## START

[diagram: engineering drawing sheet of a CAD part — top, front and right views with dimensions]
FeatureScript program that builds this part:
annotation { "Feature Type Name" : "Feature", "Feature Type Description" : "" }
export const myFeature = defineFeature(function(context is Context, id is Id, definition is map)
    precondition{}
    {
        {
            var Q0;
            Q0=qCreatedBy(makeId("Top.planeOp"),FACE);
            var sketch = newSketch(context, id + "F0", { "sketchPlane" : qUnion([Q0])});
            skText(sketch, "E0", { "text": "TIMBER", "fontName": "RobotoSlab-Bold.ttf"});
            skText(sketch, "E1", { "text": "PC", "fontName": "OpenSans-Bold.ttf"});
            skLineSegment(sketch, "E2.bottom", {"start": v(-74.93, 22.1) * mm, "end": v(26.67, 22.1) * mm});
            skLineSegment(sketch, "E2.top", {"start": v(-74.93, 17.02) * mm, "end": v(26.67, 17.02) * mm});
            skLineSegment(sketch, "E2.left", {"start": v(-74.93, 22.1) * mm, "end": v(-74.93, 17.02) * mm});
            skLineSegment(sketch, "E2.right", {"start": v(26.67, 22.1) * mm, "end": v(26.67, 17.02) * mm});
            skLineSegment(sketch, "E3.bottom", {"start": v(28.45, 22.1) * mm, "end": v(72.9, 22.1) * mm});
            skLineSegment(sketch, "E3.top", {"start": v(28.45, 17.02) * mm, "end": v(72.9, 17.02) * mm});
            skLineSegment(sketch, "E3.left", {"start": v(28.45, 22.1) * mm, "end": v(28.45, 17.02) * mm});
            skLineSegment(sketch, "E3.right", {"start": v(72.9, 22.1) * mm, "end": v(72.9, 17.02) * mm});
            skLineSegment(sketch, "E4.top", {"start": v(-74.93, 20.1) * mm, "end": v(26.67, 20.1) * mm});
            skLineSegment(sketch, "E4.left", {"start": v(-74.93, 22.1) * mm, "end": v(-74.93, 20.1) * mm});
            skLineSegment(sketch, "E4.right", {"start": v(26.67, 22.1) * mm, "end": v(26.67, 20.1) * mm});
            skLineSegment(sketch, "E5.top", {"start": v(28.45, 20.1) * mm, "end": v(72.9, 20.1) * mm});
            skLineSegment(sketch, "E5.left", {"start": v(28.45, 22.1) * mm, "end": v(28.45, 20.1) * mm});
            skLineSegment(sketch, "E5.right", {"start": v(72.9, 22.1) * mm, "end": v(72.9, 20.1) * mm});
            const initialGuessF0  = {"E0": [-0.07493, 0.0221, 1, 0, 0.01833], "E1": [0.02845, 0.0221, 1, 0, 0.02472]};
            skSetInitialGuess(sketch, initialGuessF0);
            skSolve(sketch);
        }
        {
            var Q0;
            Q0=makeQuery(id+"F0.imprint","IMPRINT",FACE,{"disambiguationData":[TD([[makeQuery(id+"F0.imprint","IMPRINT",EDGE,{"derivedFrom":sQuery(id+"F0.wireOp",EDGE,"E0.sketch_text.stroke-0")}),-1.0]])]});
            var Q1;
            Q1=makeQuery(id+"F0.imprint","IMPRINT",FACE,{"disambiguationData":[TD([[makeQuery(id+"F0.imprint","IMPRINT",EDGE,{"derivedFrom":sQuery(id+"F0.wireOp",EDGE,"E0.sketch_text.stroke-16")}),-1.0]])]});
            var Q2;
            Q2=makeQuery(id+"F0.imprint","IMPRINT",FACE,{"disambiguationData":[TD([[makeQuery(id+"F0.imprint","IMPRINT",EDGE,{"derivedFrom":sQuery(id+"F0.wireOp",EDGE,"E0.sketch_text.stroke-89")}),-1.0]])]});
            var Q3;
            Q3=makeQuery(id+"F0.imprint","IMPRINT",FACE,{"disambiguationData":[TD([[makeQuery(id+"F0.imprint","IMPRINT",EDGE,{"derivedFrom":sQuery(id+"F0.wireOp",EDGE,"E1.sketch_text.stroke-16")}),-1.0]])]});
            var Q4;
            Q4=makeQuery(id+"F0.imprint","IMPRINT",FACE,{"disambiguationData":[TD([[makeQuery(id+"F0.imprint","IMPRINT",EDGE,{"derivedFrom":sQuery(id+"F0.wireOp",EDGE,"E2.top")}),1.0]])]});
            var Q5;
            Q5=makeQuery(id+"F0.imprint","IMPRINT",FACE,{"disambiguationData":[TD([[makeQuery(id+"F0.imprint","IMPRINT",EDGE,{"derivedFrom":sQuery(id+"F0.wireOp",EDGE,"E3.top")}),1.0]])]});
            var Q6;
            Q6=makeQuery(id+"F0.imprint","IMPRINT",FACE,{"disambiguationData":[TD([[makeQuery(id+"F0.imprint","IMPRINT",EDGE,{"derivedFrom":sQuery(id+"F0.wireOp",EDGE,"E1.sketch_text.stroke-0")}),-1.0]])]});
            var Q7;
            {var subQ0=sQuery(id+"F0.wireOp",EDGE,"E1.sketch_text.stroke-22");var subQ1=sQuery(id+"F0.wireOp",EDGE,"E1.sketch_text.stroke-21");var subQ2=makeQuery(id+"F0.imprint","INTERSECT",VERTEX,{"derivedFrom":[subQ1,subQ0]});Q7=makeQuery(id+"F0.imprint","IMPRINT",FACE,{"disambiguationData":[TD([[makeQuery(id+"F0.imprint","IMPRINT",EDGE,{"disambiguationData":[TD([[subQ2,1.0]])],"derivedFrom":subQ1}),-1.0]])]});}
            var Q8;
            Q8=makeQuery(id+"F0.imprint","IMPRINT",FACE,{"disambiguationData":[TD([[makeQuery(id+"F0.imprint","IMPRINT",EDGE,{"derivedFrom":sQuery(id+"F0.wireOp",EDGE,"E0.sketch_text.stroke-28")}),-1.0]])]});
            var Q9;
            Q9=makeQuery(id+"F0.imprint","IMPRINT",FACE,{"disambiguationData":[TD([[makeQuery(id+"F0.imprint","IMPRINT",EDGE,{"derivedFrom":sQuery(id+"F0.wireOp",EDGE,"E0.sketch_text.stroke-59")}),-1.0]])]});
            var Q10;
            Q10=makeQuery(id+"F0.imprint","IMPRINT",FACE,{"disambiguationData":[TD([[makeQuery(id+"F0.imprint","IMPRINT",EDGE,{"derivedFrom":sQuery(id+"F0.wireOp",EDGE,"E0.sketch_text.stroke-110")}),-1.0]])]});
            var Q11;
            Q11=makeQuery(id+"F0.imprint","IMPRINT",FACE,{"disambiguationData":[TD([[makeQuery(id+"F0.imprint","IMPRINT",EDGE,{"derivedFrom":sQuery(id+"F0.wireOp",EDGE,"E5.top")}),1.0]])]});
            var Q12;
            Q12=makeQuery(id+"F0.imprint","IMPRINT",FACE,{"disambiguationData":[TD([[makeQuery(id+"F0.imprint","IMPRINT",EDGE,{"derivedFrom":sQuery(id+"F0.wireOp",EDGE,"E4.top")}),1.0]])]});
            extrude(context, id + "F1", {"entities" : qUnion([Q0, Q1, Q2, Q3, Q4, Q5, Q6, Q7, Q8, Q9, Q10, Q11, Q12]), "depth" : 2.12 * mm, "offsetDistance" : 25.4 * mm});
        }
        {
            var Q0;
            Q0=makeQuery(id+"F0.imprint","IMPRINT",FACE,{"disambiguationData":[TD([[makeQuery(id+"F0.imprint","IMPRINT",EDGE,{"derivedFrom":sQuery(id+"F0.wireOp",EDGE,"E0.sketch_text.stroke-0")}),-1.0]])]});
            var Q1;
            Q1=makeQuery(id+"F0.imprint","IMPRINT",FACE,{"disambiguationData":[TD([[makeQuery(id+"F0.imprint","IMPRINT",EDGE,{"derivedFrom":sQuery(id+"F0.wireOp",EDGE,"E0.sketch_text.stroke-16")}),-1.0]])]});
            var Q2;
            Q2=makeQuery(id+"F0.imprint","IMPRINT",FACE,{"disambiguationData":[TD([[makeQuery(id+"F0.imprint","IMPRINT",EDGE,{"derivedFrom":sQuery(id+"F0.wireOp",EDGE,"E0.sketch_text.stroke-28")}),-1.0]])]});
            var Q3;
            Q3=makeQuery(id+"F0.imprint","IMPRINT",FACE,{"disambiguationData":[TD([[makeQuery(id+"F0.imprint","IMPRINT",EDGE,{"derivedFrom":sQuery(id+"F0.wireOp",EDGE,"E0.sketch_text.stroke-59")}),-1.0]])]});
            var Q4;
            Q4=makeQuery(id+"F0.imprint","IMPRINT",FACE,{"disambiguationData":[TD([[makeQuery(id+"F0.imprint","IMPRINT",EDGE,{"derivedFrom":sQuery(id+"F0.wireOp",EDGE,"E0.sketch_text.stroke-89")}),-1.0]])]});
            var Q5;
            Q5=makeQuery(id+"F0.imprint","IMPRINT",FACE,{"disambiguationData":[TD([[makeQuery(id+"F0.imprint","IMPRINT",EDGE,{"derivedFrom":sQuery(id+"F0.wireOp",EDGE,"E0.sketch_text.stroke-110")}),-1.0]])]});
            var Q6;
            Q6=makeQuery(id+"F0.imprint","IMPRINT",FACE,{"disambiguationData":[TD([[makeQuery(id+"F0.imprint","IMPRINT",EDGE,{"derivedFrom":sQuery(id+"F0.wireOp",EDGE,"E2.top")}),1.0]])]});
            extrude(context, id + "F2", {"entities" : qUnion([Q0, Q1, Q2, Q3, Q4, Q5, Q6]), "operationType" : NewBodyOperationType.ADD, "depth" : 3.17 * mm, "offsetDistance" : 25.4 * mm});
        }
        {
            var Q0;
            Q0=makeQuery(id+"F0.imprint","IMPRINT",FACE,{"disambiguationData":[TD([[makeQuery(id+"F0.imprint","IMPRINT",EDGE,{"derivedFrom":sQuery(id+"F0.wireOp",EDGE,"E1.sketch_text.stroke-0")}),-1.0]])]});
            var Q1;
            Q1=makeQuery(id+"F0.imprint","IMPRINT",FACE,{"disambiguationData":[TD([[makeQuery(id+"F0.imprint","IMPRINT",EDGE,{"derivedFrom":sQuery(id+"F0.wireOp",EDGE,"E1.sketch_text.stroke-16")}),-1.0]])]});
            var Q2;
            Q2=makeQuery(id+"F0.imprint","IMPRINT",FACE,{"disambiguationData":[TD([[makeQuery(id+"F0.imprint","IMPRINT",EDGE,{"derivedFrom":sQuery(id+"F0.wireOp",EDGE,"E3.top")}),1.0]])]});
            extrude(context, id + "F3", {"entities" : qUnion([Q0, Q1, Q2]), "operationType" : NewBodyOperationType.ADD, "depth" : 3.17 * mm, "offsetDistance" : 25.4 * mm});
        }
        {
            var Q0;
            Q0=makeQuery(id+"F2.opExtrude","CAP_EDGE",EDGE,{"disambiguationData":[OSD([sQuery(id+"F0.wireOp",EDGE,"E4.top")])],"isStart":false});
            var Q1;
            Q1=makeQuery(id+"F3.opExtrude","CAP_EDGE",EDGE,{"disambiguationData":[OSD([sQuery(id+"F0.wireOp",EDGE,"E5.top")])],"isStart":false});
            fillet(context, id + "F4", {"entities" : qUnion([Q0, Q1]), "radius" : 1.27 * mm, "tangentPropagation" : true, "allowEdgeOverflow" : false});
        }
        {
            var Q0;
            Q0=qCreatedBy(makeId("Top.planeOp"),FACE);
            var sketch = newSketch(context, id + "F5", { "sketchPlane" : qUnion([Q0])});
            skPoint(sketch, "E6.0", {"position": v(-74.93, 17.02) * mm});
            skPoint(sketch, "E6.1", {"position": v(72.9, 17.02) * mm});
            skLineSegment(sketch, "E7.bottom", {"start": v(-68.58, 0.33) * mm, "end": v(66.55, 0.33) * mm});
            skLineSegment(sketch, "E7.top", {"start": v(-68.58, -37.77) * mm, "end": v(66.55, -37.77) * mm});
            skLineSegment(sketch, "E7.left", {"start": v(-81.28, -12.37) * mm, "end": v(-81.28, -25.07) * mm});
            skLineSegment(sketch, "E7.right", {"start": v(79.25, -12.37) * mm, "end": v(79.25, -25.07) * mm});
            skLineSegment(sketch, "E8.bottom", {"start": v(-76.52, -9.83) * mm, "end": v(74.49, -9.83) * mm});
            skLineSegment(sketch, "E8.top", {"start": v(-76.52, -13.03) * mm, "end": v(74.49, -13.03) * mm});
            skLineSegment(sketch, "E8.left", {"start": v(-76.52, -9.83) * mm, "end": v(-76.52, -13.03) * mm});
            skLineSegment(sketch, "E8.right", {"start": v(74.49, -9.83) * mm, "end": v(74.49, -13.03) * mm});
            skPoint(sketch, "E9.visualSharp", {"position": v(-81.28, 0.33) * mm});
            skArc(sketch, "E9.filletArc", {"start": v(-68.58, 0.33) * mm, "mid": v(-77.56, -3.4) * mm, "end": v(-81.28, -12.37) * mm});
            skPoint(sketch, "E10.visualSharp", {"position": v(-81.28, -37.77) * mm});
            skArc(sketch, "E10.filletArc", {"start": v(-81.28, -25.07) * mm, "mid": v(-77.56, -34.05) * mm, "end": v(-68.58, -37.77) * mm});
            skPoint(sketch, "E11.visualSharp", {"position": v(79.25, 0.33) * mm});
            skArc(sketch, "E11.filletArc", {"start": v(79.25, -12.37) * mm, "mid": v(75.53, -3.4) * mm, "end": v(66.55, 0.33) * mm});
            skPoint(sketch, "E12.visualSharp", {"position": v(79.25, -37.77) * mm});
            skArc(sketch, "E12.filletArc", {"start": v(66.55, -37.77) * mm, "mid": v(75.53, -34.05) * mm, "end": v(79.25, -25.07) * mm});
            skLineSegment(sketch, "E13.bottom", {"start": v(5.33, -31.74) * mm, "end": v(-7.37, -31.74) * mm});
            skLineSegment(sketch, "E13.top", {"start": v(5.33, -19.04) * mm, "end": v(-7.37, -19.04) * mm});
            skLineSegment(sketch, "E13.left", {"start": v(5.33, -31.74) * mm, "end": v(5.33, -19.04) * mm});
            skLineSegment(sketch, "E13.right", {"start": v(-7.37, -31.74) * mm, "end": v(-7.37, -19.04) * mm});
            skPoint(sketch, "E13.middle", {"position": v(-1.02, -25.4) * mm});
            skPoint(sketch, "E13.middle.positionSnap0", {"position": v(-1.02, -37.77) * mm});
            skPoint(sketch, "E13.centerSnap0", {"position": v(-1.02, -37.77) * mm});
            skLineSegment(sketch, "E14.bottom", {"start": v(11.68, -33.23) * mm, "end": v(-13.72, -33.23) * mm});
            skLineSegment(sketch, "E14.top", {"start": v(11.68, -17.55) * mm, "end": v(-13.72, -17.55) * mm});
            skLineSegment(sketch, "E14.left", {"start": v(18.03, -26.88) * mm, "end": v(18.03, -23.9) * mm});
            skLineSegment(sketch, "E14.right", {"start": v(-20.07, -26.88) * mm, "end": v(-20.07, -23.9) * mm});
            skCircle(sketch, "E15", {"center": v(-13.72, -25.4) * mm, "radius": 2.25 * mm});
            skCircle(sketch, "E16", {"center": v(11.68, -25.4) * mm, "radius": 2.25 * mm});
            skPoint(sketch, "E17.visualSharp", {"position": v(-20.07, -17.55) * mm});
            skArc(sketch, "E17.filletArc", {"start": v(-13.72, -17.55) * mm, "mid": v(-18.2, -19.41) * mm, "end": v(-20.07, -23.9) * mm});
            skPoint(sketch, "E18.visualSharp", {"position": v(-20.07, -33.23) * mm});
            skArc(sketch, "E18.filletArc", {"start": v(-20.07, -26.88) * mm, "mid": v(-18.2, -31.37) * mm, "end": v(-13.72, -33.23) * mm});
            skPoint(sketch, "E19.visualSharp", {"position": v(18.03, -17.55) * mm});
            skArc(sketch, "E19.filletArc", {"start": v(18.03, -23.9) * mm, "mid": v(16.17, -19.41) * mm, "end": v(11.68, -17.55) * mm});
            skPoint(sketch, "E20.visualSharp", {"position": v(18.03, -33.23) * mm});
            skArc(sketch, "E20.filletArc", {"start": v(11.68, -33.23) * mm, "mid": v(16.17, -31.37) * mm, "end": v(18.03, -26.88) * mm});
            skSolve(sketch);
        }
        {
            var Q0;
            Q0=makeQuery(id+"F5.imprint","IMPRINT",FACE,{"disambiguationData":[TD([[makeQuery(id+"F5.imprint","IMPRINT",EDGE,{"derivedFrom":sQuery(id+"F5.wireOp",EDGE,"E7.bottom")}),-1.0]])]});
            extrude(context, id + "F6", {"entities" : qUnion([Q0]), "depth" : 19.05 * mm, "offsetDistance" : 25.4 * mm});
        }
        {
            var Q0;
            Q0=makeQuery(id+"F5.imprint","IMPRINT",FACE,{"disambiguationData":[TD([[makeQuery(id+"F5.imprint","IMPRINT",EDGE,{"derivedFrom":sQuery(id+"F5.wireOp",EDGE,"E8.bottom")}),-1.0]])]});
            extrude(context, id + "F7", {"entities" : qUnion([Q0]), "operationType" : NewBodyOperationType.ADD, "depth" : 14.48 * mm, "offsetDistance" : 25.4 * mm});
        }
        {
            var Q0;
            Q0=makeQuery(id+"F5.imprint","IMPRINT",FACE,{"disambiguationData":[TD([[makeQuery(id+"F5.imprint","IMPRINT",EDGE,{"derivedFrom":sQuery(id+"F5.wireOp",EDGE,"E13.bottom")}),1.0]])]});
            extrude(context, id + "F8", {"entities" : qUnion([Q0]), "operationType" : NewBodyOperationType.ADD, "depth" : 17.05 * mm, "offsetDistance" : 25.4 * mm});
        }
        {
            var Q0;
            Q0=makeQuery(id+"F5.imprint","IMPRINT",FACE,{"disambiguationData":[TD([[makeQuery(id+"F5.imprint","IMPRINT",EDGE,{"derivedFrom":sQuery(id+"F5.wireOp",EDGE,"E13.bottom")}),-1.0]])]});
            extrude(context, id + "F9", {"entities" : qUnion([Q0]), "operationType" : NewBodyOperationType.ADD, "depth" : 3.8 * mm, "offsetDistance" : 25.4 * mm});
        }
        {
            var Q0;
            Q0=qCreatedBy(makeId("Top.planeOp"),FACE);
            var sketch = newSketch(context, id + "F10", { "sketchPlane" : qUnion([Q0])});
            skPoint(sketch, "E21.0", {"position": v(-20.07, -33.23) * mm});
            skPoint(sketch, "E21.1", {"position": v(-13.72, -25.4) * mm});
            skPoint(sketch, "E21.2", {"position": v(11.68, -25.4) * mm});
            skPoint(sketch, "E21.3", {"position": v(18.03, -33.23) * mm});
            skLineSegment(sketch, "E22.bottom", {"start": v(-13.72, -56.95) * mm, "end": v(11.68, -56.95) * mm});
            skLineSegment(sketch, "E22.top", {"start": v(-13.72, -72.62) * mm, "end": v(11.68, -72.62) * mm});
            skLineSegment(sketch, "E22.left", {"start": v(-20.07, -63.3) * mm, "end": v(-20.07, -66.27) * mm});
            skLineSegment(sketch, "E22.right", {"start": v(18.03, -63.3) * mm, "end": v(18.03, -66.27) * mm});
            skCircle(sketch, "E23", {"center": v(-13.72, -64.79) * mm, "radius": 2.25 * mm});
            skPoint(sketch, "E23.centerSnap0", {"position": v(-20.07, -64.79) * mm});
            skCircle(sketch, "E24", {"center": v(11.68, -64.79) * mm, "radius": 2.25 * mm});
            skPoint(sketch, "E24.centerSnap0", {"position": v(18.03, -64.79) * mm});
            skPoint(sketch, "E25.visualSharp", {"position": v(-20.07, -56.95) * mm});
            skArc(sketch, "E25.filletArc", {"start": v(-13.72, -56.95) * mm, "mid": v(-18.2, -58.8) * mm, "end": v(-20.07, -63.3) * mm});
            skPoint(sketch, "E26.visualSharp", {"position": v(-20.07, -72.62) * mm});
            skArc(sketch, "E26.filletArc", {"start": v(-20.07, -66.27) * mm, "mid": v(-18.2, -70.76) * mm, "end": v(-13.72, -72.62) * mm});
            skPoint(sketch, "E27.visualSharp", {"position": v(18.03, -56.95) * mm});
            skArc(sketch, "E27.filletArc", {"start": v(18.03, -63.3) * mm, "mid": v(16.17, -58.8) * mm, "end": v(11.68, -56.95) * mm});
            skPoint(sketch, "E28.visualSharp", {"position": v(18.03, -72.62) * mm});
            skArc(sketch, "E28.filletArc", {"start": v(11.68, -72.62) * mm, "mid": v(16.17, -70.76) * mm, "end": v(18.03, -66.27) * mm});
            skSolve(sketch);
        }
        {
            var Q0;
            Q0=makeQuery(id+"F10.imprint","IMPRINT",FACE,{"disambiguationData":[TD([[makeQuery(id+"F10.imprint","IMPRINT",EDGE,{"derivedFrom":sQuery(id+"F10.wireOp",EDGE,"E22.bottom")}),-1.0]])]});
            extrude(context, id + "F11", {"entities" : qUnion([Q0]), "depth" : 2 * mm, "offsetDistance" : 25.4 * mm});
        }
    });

## END

▶ _Aim_:
Gather every line from the data above that contains the string "isStart".

▶ _Solved problem_:
            Q0=makeQuery(id+"F2.opExtrude","CAP_EDGE",EDGE,{"disambiguationData":[OSD([sQuery(id+"F0.wireOp",EDGE,"E4.top")])],"isStart":false});
            Q1=makeQuery(id+"F3.opExtrude","CAP_EDGE",EDGE,{"disambiguationData":[OSD([sQuery(id+"F0.wireOp",EDGE,"E5.top")])],"isStart":false});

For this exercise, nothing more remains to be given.